To use the app, the user first specifies the data range (beginning and ending season) and minimum number of performance a composer needs to have to be included in the network. These are passed with the name of the data file from R (and the shiny package) to Go using sexp. Go then reads the file, parses the data according to the user’s specifications, calculates the coperformance for all pairs of composers in the network, and writes the results to JSON and csv data files the user can download. It does all this about 100 times faster than I could manage in R. R then gets the data file names from Go (passed via sexp), computes the clusters in the network, and visualizes it. To see more specifics, check out my Github repository for the project.
While this project wouldn’t be nearly as clean without the sexp package as it already is, it does highlight a weakness in the sexp package. In my post introducing sexp to the world, I complained that connecting R and Go via files is too cumbersome. And yet, I still have to do this with the network csv file because sexp doesn’t support the passing of matrices or vectors of strings (which would be needed to specify the composer names in the network) between R and Go. Bridging this gap would make the sexp package far more flexible and is at the top of my list to implement.
There is also a marginal improvement to be made using statistics. The number of appearances we have two composers to have together at random isn’t, statistically speaking, a specific number (like 100 in the example above) but rather a range of numbers based on probability.
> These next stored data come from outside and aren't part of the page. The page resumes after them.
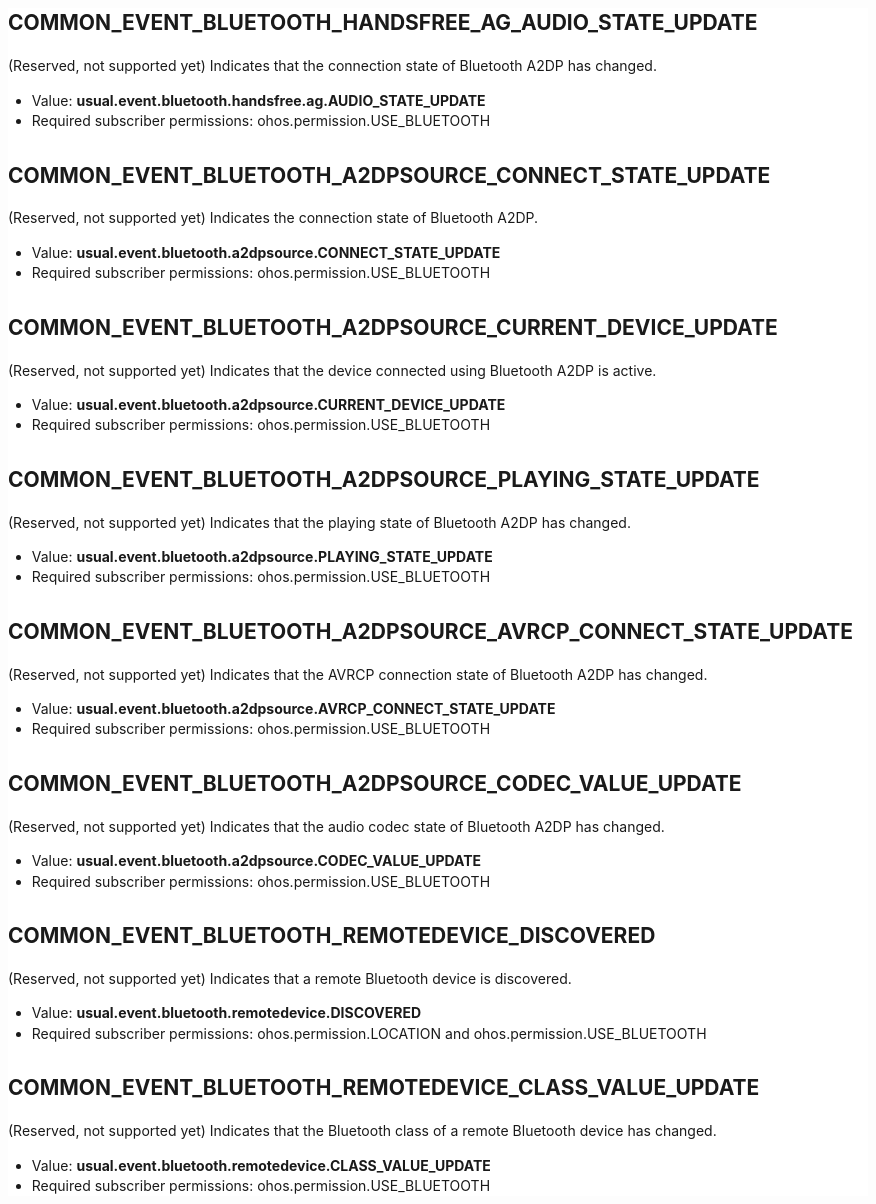 
## COMMON_EVENT_BLUETOOTH_HANDSFREE_AG_AUDIO_STATE_UPDATE
(Reserved, not supported yet) Indicates that the connection state of Bluetooth A2DP has changed.
- Value: **usual.event.bluetooth.handsfree.ag.AUDIO_STATE_UPDATE**
- Required subscriber permissions: ohos.permission.USE_BLUETOOTH


## COMMON_EVENT_BLUETOOTH_A2DPSOURCE_CONNECT_STATE_UPDATE
(Reserved, not supported yet) Indicates the connection state of Bluetooth A2DP.
- Value: **usual.event.bluetooth.a2dpsource.CONNECT_STATE_UPDATE**
- Required subscriber permissions: ohos.permission.USE_BLUETOOTH


## COMMON_EVENT_BLUETOOTH_A2DPSOURCE_CURRENT_DEVICE_UPDATE
(Reserved, not supported yet) Indicates that the device connected using Bluetooth A2DP is active.
- Value: **usual.event.bluetooth.a2dpsource.CURRENT_DEVICE_UPDATE**
- Required subscriber permissions: ohos.permission.USE_BLUETOOTH


## COMMON_EVENT_BLUETOOTH_A2DPSOURCE_PLAYING_STATE_UPDATE
(Reserved, not supported yet) Indicates that the playing state of Bluetooth A2DP has changed.
- Value: **usual.event.bluetooth.a2dpsource.PLAYING_STATE_UPDATE**
- Required subscriber permissions: ohos.permission.USE_BLUETOOTH


## COMMON_EVENT_BLUETOOTH_A2DPSOURCE_AVRCP_CONNECT_STATE_UPDATE
(Reserved, not supported yet) Indicates that the AVRCP connection state of Bluetooth A2DP has changed.
- Value: **usual.event.bluetooth.a2dpsource.AVRCP_CONNECT_STATE_UPDATE**
- Required subscriber permissions: ohos.permission.USE_BLUETOOTH


## COMMON_EVENT_BLUETOOTH_A2DPSOURCE_CODEC_VALUE_UPDATE
(Reserved, not supported yet) Indicates that the audio codec state of Bluetooth A2DP has changed.
- Value: **usual.event.bluetooth.a2dpsource.CODEC_VALUE_UPDATE**
- Required subscriber permissions: ohos.permission.USE_BLUETOOTH


## COMMON_EVENT_BLUETOOTH_REMOTEDEVICE_DISCOVERED
(Reserved, not supported yet) Indicates that a remote Bluetooth device is discovered.
- Value: **usual.event.bluetooth.remotedevice.DISCOVERED**
- Required subscriber permissions: ohos.permission.LOCATION and ohos.permission.USE_BLUETOOTH


## COMMON_EVENT_BLUETOOTH_REMOTEDEVICE_CLASS_VALUE_UPDATE
(Reserved, not supported yet) Indicates that the Bluetooth class of a remote Bluetooth device has changed.
- Value: **usual.event.bluetooth.remotedevice.CLASS_VALUE_UPDATE**
- Required subscriber permissions: ohos.permission.USE_BLUETOOTH
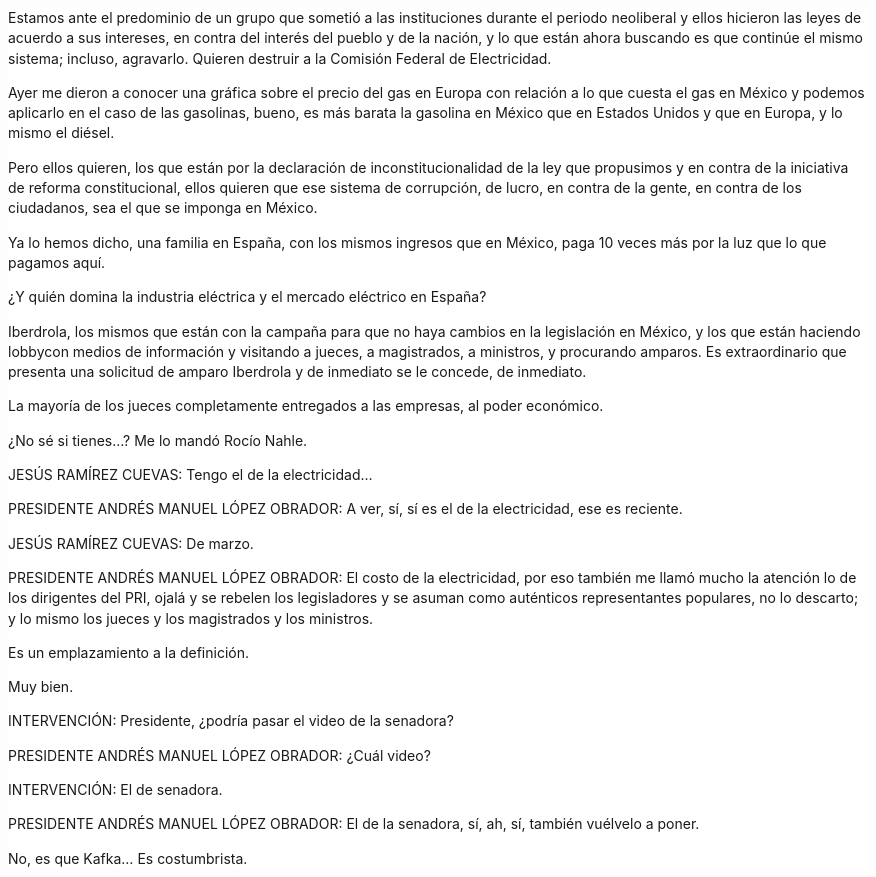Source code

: Estamos ante el predominio de un grupo que sometió a las instituciones durante
el periodo neoliberal y ellos hicieron las leyes de acuerdo a sus intereses,
en contra del interés del pueblo y de la nación, y lo que están ahora buscando
es que continúe el mismo sistema; incluso, agravarlo. Quieren destruir a la
Comisión Federal de Electricidad.

Ayer me dieron a conocer una gráfica sobre el precio del gas en Europa con
relación a lo que cuesta el gas en México y podemos aplicarlo en el caso de
las gasolinas, bueno, es más barata la gasolina en México que en Estados
Unidos y que en Europa, y lo mismo el diésel.

Pero ellos quieren, los que están por la declaración de inconstitucionalidad
de la ley que propusimos y en contra de la iniciativa de reforma
constitucional, ellos quieren que ese sistema de corrupción, de lucro, en
contra de la gente, en contra de los ciudadanos, sea el que se imponga en
México.

Ya lo hemos dicho, una familia en España, con los mismos ingresos que en
México, paga 10 veces más por la luz que lo que pagamos aquí.

¿Y quién domina la industria eléctrica y el mercado eléctrico en España?

Iberdrola, los mismos que están con la campaña para que no haya cambios en la
legislación en México, y los que están haciendo lobbycon medios de información
y visitando a jueces, a magistrados, a ministros, y procurando amparos. Es
extraordinario que presenta una solicitud de amparo Iberdrola y de inmediato
se le concede, de inmediato.

La mayoría de los jueces completamente entregados a las empresas, al poder
económico.

¿No sé si tienes…? Me lo mandó Rocío Nahle.

JESÚS RAMÍREZ CUEVAS: Tengo el de la electricidad…

PRESIDENTE ANDRÉS MANUEL LÓPEZ OBRADOR: A ver, sí, sí es el de la
electricidad, ese es reciente.

JESÚS RAMÍREZ CUEVAS: De marzo.

PRESIDENTE ANDRÉS MANUEL LÓPEZ OBRADOR: El costo de la electricidad, por eso
también me llamó mucho la atención lo de los dirigentes del PRI, ojalá y se
rebelen los legisladores y se asuman como auténticos representantes populares,
no lo descarto; y lo mismo los jueces y los magistrados y los ministros.

Es un emplazamiento a la definición.

Muy bien.

INTERVENCIÓN: Presidente, ¿podría pasar el video de la senadora?

PRESIDENTE ANDRÉS MANUEL LÓPEZ OBRADOR: ¿Cuál video?

INTERVENCIÓN: El de senadora.

PRESIDENTE ANDRÉS MANUEL LÓPEZ OBRADOR: El de la senadora, sí, ah, sí, también
vuélvelo a poner.

No, es que Kafka… Es costumbrista.
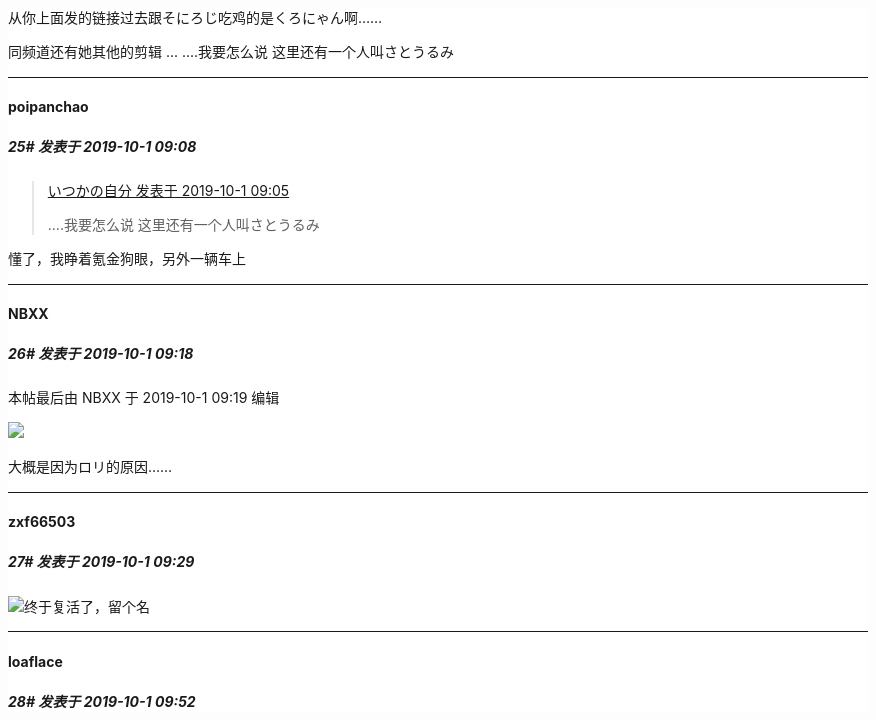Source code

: 从你上面发的链接过去跟そにろじ吃鸡的是くろにゃん啊……

同频道还有她其他的剪辑 ...</blockquote>
....我要怎么说 这里还有一个人叫さとうるみ







-----

####  poipanchao  
##### 25#       发表于 2019-10-1 09:08



<blockquote><a href="https://bbs.saraba1st.com/2b/forum.php?mod=redirect&amp;goto=findpost&amp;pid=45108348&amp;ptid=1857164" target="_blank">いつかの自分 发表于 2019-10-1 09:05</a>

....我要怎么说 这里还有一个人叫さとうるみ</blockquote>
懂了，我睁着氪金狗眼，另外一辆车上







-----

####  NBXX  
##### 26#       发表于 2019-10-1 09:18



 本帖最后由 NBXX 于 2019-10-1 09:19 编辑 

<img src="https://i.loli.net/2019/10/01/jvVBtF9gpDe2xhO.png" referrerpolicy="no-referrer">

大概是因为ロリ的原因……







-----

####  zxf66503  
##### 27#       发表于 2019-10-1 09:29



<img src="https://static.saraba1st.com/image/smiley/face2017/067.png" referrerpolicy="no-referrer">终于复活了，留个名







-----

####  loaflace  
##### 28#       发表于 2019-10-1 09:52
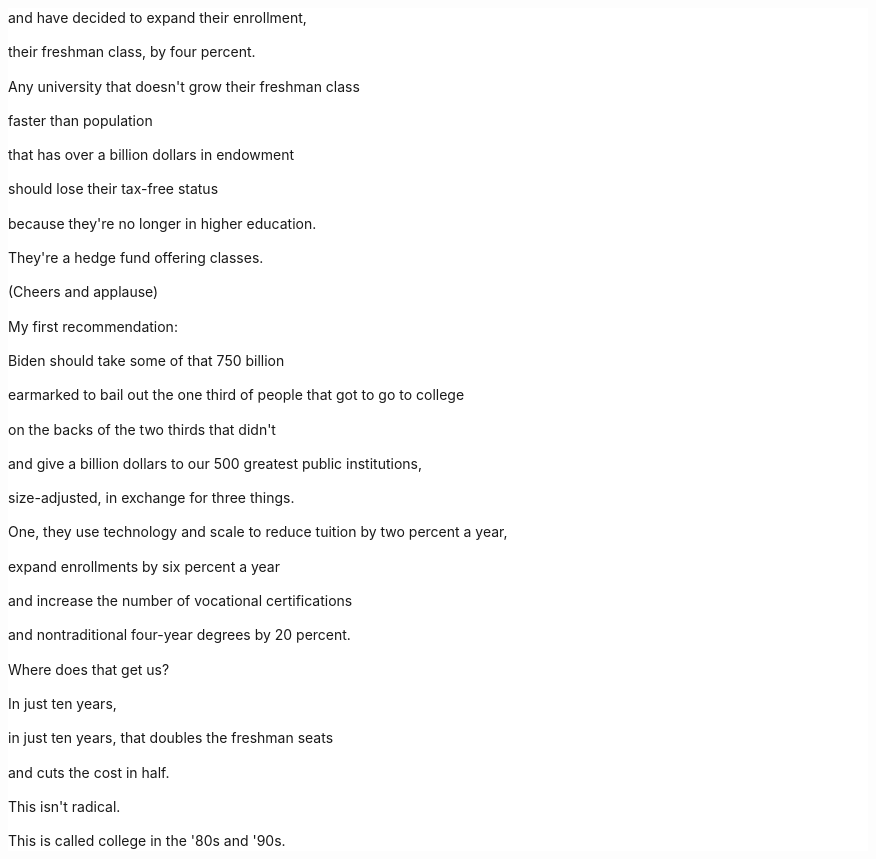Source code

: and have decided
to expand their enrollment,

their freshman class, by four percent.

Any university that doesn't grow
their freshman class

faster than population

that has over a billion dollars
in endowment

should lose their tax-free status

because they're no longer
in higher education.

They're a hedge fund offering classes.

(Cheers and applause)

My first recommendation:

Biden should take some of that 750 billion

earmarked to bail out the one third
of people that got to go to college

on the backs of the two thirds that didn't

and give a billion dollars to our 500
greatest public institutions,

size-adjusted, in exchange
for three things.

One, they use technology and scale
to reduce tuition by two percent a year,

expand enrollments by six percent a year

and increase the number
of vocational certifications

and nontraditional four-year
degrees by 20 percent.

Where does that get us?

In just ten years,

in just ten years, that doubles
the freshman seats

and cuts the cost in half.

This isn't radical.

This is called college
in the '80s and '90s.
The coperformance metric is probably more accurate if we compare the number of actual appearance together to the upper bound of the range at a level of significance that is deemed appropriate (probably 95%). In the example, I think this would be 101 rather than 100. This improvement is probably marginal, but as someone who thinks he has a good grasp of statistics and data analysis, implementing this change should be pretty low-hanging fruit for me.
Overall, this coperformance project was just a hobby project allowing me to combine my enjoyment of programming, data, and classical music thanks to the awesome New York Philharmonic repository. You can check out the code on Github and the app itself over on my shiny server. Enjoy!